> **Action item**: Only the lines running from the one with "Give the box" to the end of the listing should be returned, each exactly as it appears, with both ends kept.
++++ Records for the exercise
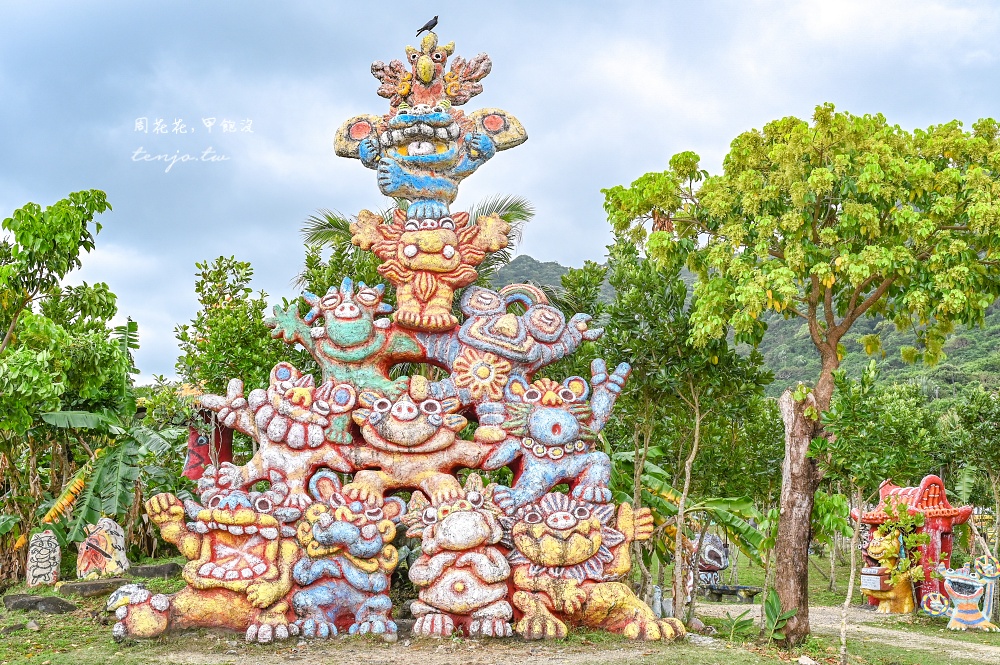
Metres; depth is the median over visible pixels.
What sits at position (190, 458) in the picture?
red sculpture
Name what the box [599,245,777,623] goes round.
tree
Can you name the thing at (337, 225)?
palm tree
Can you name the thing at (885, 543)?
statue
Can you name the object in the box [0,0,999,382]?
sky
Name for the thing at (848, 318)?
tree
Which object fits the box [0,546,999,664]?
lawn
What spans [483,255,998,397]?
hill
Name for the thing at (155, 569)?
rock
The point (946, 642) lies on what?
dirt path
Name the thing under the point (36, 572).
painted stone
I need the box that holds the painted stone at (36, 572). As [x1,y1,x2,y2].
[26,529,61,586]
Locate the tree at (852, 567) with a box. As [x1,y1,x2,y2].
[812,371,933,660]
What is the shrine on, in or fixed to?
on the lawn at (963, 636)
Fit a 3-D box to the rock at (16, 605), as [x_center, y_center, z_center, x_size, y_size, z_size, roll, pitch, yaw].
[-5.040,2.982,10.248,0.801,0.209,0.525,0,-7,-1]
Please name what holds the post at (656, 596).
on the lawn at (963, 636)
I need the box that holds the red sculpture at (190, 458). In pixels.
[183,411,234,479]
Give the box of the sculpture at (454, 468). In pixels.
[142,23,683,644]
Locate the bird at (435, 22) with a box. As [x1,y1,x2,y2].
[415,15,438,34]
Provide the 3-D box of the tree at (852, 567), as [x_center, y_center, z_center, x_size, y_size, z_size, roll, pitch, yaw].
[3.892,1.938,9.895,1.410,3.073,1.449,-6,-9,40]
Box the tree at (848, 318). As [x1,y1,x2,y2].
[603,104,999,640]
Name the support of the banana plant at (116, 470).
on the lawn at (963, 636)
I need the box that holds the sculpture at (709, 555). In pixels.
[693,531,729,590]
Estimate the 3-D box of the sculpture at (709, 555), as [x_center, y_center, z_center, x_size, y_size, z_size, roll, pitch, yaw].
[3.708,4.108,16.968,0.784,1.100,0.660,0,-7,-1]
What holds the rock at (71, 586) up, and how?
on the lawn at (963, 636)
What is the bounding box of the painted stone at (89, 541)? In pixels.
[76,517,129,579]
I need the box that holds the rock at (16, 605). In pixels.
[2,593,75,614]
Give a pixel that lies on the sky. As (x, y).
(556, 249)
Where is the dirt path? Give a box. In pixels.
++++++++
> **The completed task**:
Give the box of the sculpture at (454, 468). In pixels.
[142,23,683,644]
Locate the bird at (435, 22) with a box. As [x1,y1,x2,y2].
[415,15,438,34]
Provide the 3-D box of the tree at (852, 567), as [x_center, y_center, z_center, x_size, y_size, z_size, roll, pitch, yaw].
[3.892,1.938,9.895,1.410,3.073,1.449,-6,-9,40]
Box the tree at (848, 318). As [x1,y1,x2,y2].
[603,104,999,640]
Name the support of the banana plant at (116, 470).
on the lawn at (963, 636)
I need the box that holds the sculpture at (709, 555). In pixels.
[693,531,729,590]
Estimate the 3-D box of the sculpture at (709, 555), as [x_center, y_center, z_center, x_size, y_size, z_size, roll, pitch, yaw].
[3.708,4.108,16.968,0.784,1.100,0.660,0,-7,-1]
What holds the rock at (71, 586) up, and how?
on the lawn at (963, 636)
What is the bounding box of the painted stone at (89, 541)? In pixels.
[76,517,129,579]
I need the box that holds the rock at (16, 605). In pixels.
[2,593,75,614]
Give a pixel that lies on the sky. As (x, y).
(556, 249)
Where is the dirt path? Give a box. In pixels.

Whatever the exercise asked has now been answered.